→ What is expected
Repeat all of the records exactly, leaving out the pictures.

→ Supplied information
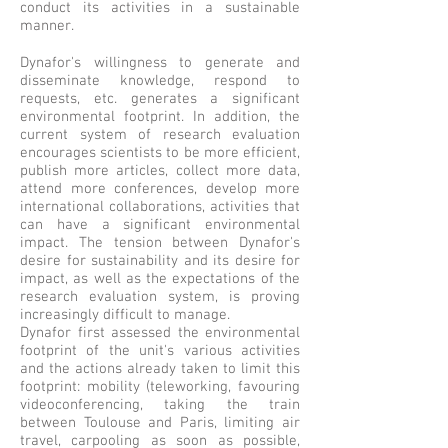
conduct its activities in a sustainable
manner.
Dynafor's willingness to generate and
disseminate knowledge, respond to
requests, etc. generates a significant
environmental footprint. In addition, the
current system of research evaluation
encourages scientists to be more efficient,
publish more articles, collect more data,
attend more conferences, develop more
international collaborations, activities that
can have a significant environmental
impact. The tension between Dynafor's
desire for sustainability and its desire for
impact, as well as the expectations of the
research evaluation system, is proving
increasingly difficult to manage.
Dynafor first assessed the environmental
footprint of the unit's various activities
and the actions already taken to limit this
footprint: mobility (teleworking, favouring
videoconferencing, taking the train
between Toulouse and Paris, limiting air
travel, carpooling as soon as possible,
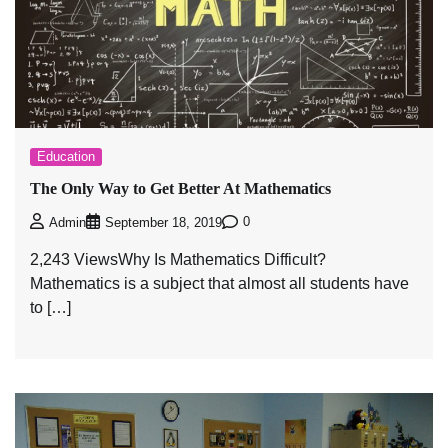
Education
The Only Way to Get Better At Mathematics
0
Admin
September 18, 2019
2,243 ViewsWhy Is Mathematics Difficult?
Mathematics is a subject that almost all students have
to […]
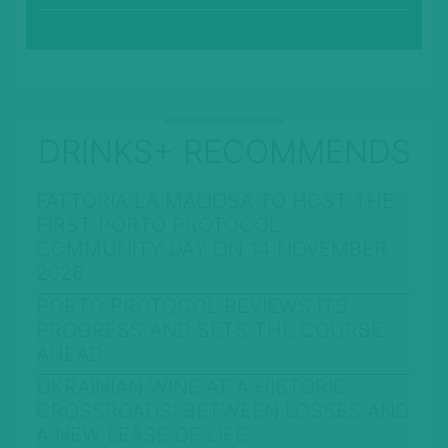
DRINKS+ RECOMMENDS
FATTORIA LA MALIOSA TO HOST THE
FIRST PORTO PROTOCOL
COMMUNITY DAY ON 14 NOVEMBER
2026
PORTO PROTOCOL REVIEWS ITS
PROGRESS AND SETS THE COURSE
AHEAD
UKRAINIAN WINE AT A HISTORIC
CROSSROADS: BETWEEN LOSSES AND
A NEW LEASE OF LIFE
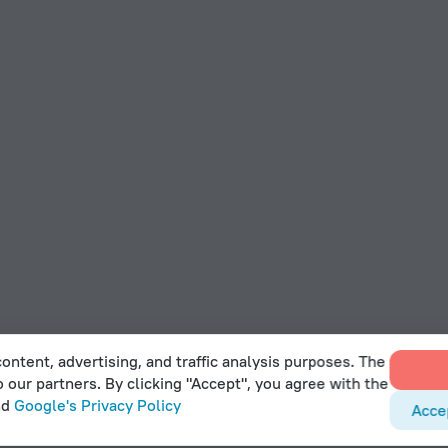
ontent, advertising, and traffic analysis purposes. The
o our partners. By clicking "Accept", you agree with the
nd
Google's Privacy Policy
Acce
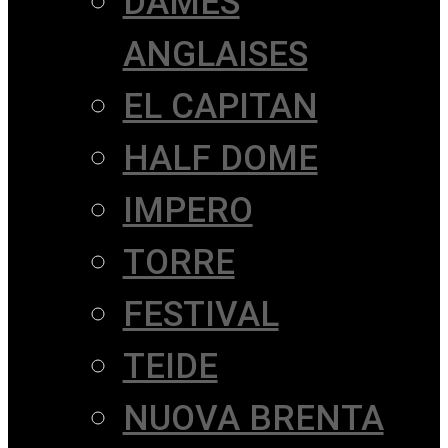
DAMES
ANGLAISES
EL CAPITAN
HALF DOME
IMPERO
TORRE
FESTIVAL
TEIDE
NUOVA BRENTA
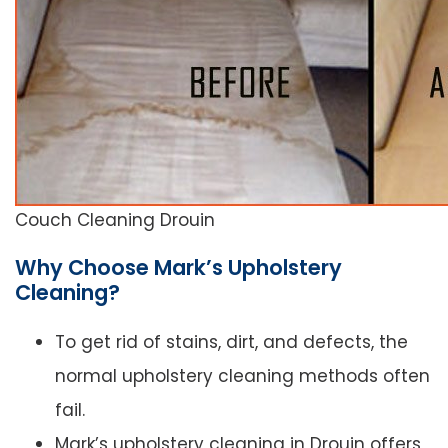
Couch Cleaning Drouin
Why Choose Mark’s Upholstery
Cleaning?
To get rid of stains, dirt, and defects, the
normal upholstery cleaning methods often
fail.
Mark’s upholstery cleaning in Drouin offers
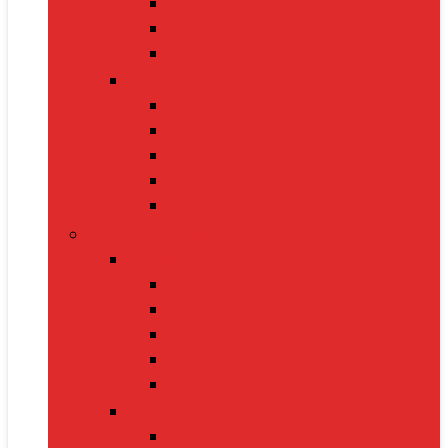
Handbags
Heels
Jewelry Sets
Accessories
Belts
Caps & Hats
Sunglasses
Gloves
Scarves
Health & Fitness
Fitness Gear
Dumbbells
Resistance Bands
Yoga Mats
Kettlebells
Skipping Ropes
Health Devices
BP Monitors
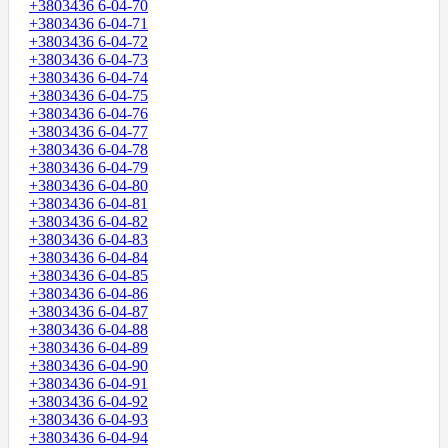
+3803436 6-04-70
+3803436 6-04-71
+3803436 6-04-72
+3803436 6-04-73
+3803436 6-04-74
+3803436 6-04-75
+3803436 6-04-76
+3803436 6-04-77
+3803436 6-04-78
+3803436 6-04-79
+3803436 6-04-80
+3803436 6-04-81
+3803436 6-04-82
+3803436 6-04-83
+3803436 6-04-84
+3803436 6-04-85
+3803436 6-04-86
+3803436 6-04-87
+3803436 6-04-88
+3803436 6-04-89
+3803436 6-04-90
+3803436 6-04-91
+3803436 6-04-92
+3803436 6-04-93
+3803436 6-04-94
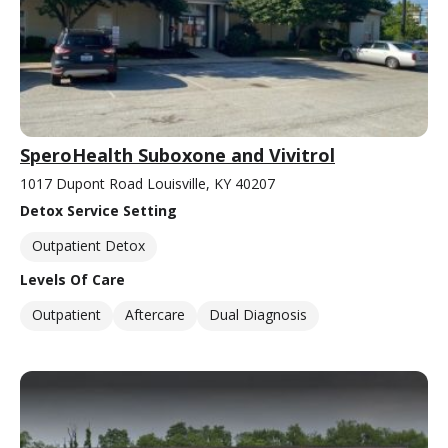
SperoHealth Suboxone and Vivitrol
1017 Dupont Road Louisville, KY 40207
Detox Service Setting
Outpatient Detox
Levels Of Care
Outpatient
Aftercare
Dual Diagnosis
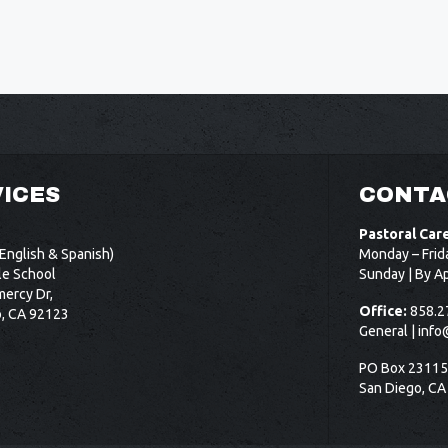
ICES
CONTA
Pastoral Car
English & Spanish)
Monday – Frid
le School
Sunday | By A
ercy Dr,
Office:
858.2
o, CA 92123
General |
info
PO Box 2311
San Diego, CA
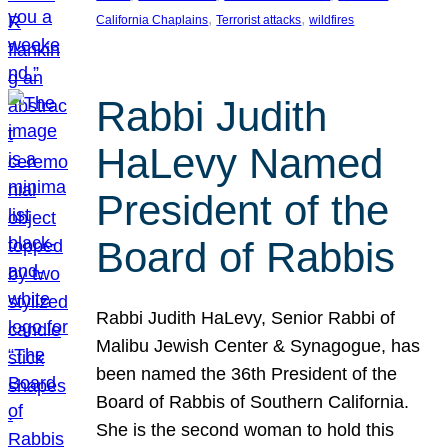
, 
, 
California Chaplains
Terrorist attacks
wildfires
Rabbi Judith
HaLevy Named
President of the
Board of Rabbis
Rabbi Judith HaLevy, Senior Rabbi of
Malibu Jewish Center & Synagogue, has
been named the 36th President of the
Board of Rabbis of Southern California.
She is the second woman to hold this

→ Answer section
conduct its activities in a sustainable
manner.
Dynafor's willingness to generate and
disseminate knowledge, respond to
requests, etc. generates a significant
environmental footprint. In addition, the
current system of research evaluation
encourages scientists to be more efficient,
publish more articles, collect more data,
attend more conferences, develop more
international collaborations, activities that
can have a significant environmental
impact. The tension between Dynafor's
desire for sustainability and its desire for
impact, as well as the expectations of the
research evaluation system, is proving
increasingly difficult to manage.
Dynafor first assessed the environmental
footprint of the unit's various activities
and the actions already taken to limit this
footprint: mobility (teleworking, favouring
videoconferencing, taking the train
between Toulouse and Paris, limiting air
travel, carpooling as soon as possible,
Education
The Only Way to Get Better At Mathematics
0
Admin
September 18, 2019
2,243 ViewsWhy Is Mathematics Difficult?
Mathematics is a subject that almost all students have
to […]
DRINKS+ RECOMMENDS
FATTORIA LA MALIOSA TO HOST THE
FIRST PORTO PROTOCOL
COMMUNITY DAY ON 14 NOVEMBER
2026
PORTO PROTOCOL REVIEWS ITS
PROGRESS AND SETS THE COURSE
AHEAD
UKRAINIAN WINE AT A HISTORIC
CROSSROADS: BETWEEN LOSSES AND
A NEW LEASE OF LIFE
ontent, advertising, and traffic analysis purposes. The
o our partners. By clicking "Accept", you agree with the
nd
Google's Privacy Policy
Acce
DAMES
ANGLAISES
EL CAPITAN
HALF DOME
IMPERO
TORRE
FESTIVAL
TEIDE
NUOVA BRENTA
Couch Cleaning Drouin
Why Choose Mark’s Upholstery
Cleaning?
To get rid of stains, dirt, and defects, the
normal upholstery cleaning methods often
fail.
Mark’s upholstery cleaning in Drouin offers
Handbags
Heels
Jewelry Sets
Accessories
Belts
Caps & Hats
Sunglasses
Gloves
Scarves
Health & Fitness
Fitness Gear
Dumbbells
Resistance Bands
Yoga Mats
Kettlebells
Skipping Ropes
Health Devices
BP Monitors
+3803436 6-04-70
+3803436 6-04-71
+3803436 6-04-72
+3803436 6-04-73
+3803436 6-04-74
+3803436 6-04-75
+3803436 6-04-76
+3803436 6-04-77
+3803436 6-04-78
+3803436 6-04-79
+3803436 6-04-80
+3803436 6-04-81
+3803436 6-04-82
+3803436 6-04-83
+3803436 6-04-84
+3803436 6-04-85
+3803436 6-04-86
+3803436 6-04-87
+3803436 6-04-88
+3803436 6-04-89
+3803436 6-04-90
+3803436 6-04-91
+3803436 6-04-92
+3803436 6-04-93
+3803436 6-04-94
SperoHealth Suboxone and Vivitrol
1017 Dupont Road Louisville, KY 40207
Detox Service Setting
Outpatient Detox
Levels Of Care
Outpatient
Aftercare
Dual Diagnosis
ICES
CONTA
Pastoral Car
English & Spanish)
Monday – Frid
le School
Sunday | By A
ercy Dr,
Office:
858.2
o, CA 92123
General |
info
PO Box 2311
San Diego, CA
, 
, 
California Chaplains
Terrorist attacks
wildfires
Rabbi Judith
HaLevy Named
President of the
Board of Rabbis
Rabbi Judith HaLevy, Senior Rabbi of
Malibu Jewish Center & Synagogue, has
been named the 36th President of the
Board of Rabbis of Southern California.
She is the second woman to hold this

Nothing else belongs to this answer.